The elevator dings and it’s only seconds later when I exit the car, walking left and sticking my key into the lock of my first home purchase, wondering if I will ever feel secure enough to buy in a building in Battery Park ever again. Shoving aside that negativity, I enter my little place, its dark hardwoods beneath my feet, and toss my keys on the table to my right. I walk down the hallway and through my living room without dwelling on the three oval windows that line the front wall that I completely adore, and the realtor assures me will help the place sell quickly, even despite the fact that my view is of the walkway, rather than the water, and the apartment is small with a rather compact kitchen to my left. It’s a beautiful space and location.

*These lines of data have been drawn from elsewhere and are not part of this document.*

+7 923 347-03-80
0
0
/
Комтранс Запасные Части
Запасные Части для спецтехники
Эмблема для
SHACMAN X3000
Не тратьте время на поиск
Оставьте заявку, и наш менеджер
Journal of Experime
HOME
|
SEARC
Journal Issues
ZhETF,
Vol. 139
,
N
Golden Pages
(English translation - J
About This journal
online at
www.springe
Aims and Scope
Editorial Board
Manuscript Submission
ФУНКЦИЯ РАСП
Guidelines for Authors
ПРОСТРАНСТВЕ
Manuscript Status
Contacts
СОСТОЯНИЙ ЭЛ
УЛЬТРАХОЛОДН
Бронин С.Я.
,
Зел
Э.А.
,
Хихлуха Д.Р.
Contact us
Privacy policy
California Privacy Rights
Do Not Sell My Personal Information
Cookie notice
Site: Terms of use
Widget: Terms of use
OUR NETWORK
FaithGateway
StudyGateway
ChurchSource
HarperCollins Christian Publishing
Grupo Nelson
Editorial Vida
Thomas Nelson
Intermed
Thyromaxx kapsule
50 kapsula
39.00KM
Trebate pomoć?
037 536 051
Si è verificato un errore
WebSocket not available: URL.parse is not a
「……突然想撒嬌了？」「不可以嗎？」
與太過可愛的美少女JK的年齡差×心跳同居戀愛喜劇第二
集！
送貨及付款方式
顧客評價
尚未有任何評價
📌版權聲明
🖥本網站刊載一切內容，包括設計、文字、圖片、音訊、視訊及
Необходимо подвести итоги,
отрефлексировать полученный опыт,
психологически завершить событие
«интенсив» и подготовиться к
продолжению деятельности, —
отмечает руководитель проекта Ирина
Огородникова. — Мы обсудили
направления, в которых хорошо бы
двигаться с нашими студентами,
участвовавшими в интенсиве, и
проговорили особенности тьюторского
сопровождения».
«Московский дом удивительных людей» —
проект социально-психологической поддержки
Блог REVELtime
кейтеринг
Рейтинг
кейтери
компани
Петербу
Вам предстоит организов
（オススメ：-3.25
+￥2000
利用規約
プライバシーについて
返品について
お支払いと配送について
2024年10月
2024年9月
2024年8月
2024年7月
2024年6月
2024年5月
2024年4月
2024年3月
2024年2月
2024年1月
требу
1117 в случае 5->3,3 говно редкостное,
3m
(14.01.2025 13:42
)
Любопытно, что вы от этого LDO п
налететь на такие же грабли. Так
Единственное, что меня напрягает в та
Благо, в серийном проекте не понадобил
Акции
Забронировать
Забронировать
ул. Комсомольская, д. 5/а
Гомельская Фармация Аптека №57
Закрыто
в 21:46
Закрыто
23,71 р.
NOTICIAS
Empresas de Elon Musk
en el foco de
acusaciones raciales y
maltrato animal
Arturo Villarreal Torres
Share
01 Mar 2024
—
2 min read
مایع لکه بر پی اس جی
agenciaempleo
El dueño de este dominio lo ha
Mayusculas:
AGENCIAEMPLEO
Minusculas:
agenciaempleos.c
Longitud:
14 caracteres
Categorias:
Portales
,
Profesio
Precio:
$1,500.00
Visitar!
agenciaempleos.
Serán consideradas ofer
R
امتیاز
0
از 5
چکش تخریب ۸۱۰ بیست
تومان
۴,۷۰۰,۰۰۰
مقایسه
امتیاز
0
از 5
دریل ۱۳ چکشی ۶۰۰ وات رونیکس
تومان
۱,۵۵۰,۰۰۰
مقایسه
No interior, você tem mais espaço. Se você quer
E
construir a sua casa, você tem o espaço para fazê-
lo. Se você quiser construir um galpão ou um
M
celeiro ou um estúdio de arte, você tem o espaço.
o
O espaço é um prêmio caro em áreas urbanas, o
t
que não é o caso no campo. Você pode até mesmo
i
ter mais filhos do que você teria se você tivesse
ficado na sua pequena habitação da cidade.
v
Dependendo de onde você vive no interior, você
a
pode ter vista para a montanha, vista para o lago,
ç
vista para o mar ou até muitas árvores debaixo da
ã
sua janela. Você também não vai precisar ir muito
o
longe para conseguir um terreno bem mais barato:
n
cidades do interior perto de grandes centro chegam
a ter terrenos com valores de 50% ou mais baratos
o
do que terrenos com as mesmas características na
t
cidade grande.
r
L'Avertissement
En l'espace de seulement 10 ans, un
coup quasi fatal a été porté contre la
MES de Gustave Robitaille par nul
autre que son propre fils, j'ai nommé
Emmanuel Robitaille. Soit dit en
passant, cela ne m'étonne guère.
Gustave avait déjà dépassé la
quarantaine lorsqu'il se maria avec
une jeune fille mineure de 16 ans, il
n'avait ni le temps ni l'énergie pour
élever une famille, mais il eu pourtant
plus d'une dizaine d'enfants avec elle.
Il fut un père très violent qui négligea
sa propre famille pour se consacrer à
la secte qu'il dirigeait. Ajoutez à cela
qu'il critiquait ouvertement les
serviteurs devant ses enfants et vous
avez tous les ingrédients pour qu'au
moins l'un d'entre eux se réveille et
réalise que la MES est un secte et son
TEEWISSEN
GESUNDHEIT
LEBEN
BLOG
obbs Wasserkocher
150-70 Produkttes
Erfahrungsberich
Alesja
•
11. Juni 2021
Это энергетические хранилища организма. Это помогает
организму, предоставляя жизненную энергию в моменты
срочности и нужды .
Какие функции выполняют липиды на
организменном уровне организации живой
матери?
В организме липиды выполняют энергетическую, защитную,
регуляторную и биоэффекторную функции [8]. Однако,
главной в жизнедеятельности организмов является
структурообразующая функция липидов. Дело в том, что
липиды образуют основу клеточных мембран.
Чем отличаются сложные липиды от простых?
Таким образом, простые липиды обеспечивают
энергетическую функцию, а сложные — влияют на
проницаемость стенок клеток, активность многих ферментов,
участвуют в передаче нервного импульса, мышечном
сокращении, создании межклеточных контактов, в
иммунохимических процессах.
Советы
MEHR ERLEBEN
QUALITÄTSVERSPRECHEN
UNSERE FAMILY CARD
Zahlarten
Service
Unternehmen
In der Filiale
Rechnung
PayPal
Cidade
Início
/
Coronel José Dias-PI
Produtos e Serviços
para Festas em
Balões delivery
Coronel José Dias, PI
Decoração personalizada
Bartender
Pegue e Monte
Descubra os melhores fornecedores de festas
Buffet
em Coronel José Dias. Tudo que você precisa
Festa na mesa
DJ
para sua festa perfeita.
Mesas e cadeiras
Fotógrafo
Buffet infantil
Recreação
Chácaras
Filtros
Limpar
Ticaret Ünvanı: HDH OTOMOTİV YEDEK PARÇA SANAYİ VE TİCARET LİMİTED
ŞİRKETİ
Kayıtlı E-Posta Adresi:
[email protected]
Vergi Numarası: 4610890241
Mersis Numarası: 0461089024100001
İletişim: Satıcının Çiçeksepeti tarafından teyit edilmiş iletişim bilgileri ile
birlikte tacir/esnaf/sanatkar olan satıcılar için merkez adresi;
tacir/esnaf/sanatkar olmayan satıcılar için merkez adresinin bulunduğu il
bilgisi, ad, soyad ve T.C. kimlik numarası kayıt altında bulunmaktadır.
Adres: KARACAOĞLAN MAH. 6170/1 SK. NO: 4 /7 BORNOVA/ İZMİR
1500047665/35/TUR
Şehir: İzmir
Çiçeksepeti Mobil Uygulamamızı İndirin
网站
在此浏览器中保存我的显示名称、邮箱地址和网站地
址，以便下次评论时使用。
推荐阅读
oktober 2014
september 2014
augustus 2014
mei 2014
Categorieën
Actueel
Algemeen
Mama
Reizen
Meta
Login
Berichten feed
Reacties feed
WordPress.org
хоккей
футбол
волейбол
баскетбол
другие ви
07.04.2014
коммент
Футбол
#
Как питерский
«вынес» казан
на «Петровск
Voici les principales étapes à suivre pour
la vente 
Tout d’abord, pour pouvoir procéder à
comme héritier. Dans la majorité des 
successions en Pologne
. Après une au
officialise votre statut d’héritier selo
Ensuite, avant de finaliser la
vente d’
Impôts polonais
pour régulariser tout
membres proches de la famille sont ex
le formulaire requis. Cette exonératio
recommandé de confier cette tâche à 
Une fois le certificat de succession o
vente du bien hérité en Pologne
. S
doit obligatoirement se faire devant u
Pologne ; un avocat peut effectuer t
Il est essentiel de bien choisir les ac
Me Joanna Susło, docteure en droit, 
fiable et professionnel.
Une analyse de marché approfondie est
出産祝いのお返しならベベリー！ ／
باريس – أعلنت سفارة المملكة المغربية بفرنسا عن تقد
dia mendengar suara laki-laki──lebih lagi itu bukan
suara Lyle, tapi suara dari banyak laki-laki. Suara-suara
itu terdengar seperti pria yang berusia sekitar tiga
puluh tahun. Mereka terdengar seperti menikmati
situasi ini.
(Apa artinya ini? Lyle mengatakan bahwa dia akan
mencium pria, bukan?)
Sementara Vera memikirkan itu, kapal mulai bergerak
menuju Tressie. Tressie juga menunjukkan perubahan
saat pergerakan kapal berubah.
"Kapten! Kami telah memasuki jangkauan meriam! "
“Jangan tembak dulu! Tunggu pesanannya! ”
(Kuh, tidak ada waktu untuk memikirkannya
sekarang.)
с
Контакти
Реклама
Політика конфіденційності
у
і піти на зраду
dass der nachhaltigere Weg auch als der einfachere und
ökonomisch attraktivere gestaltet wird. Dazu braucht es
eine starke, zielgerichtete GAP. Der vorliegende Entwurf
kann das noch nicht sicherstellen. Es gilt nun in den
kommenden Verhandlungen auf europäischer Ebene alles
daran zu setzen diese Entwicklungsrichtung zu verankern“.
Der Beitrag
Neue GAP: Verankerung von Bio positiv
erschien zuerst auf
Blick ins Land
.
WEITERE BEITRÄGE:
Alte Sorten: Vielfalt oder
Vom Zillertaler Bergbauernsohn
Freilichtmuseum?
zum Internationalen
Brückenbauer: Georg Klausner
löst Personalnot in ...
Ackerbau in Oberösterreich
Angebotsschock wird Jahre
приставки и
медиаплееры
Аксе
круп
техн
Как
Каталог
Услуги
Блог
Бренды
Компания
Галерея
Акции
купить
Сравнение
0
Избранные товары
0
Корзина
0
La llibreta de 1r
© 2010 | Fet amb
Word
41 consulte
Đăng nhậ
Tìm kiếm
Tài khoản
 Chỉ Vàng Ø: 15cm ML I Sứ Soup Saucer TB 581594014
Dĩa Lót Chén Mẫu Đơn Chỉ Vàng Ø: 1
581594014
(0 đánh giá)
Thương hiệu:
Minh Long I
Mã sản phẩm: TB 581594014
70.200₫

I head up the stairs and into my bedroom, the only other room in the apartment, and set my purse on the teal-covered bed. I then walk to the lounge chair in the same color, which is by a drape-covered window, kick off my shoes, and stare at the envelope with dread in my belly. It’s possible that Reid wanted me to say good things about him to the staff before he gave me my walking papers. I know this, though I don’t think that’s something Reid would do in such a cowardly way. He’s hard, arrogant, and impossible, but not a coward. I seem to be, though, since I haven’t opened the stupid thing.

I rip the seal and quickly scan the document inside. It’s a promise to double my pay at the six-month mark from the date of the takeover, in a lump sum. Part of me revels in this promise he has kept. The other part fears that he knows my demise will eventually be confirmed. Of course, this idea assumes he has a heart. Does he? I go back to the case he took for free, for the families of murder victims and the word “save.” He chooses takeovers that save everyone involved. If he does have a beating heart in his chest, is this payment his way of ensuring I leave with more, not less, but I still leave?

My stomach knots all over. I need to know. Straight up. Head on. Tell me how it is. I stand up and walk to the bed, grab my phone and return to the chair where I snuggle back down, ready to take whatever is thrown my way. I don’t hesitate. I dial Reid. “Decide you want to be owned tonight?” he asks, answering on the first ring.